Since the majority want to hunt every year and the ability to hunt late, give them both, but with restrictions. They get their pick of only one of 3 tag options.

Tag 1: get a Mule deer buck tag every year, but this tag option season ends on October 31st every year.

Tag 2: get 2 total Mule deer buck tags in a 3 year period of time. Those two buck tags can be used to shoot 2 bucks in 3 years. This tag holder gets to hunt until November 7th every year or until their 2nd tag is filled. If they fill 2 tags in the first 2 years, then they need to sit the 3rd year out.

Tag 3: get 2 total Mule deer buck tags in a 5 year period of time. But these tag holders get to hunt until November 28th or whatever the end has traditionally been.

Mainly, the incentive here is to reduce take of bucks while leaving choice of opportunity and season dates on the table.

Additional incentive for the Tag 2 tier guys, if they don’t have any buck tags filled in the first 2 years, then they can extend their season until the November 28th on the 3rd and final year, and take one buck.
 
You guys have a rare opportunity to make a lasting change, and you can try something no state has done before.

Since the majority want to hunt every year and the ability to hunt late, give them both, but with restrictions. They get their pick of only one of 3 tag options.

Tag 1: get a Mule deer buck tag every year, but this tag option season ends on October 31st every year.

Tag 2: get 2 total Mule deer buck tags in a 3 year period of time. Those two buck tags can be used to shoot 2 bucks in 3 years. This tag holder gets to hunt until November 7th every year or until their 2nd tag is filled. If they fill 2 tags in the first 2 years, then they need to sit the 3rd year out.

Tag 3: get 2 total Mule deer buck tags in a 5 year period of time. But these tag holders get to hunt until November 28th or whatever the end has traditionally been.

Mainly, the incentive here is to reduce take of bucks while leaving choice of opportunity and season dates on the table.

Additional incentive for the Tag 2 tier guys, if they don’t have any buck tags filled in the first 2 years, then they can extend their season until the November 28th on the 3rd and final year, and take one buck.
Interesting idea.

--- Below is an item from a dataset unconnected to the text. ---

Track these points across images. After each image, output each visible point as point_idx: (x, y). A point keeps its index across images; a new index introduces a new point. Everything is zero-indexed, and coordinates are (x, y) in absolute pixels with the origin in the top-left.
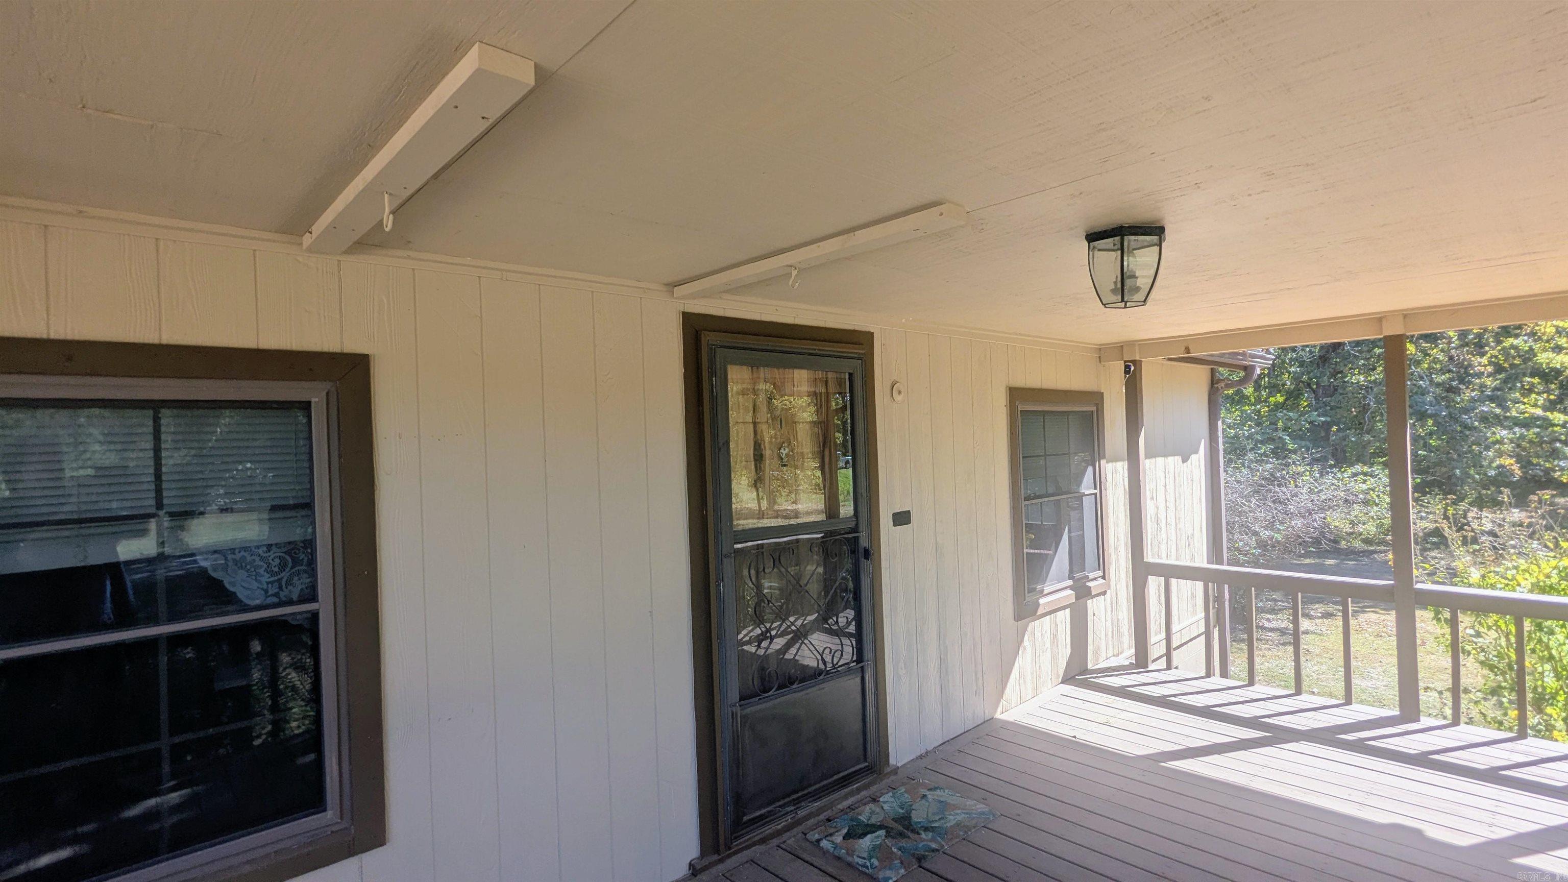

I kind of like it, but I worry that too many people would just not cut their tag. Not that it doesn't happen now though.
I would add one thing to make up for the loss of revenue. Tag 1, same price. Tag 2, double the price. Tag 3, triple the price.

Would also need to figure out how we would treat whitetail, has the potential to shift too much pressure to whitetail
 
Different idea:

-Region 6&7, and low elevation units in other regions are resident OTC with Oct 31 season close. General NR draw, with separate pool for private property outfitted clients. True PP system.

-Western region/high elevation is LQ, draw only, Oct 31 season close. Lower elevation adjacent wintering areas are included as part of these units. Resident and NR bonus point only; NR do not need to draw general deer. Resident can exchange general deer tag if they draw a LQ tag.

-Heritage season is LQ statewide.

Rationale:
-Any resident can take a forkie in E MT if they so choose.
-Low density mountain hunts provide a quality hunt opportunity.
-Eastern MT outfitters have a steady client flow, but not such a share as to shut down BM contracts.
-LQ tags remove congestion by removing those hunters from also hunting general tag.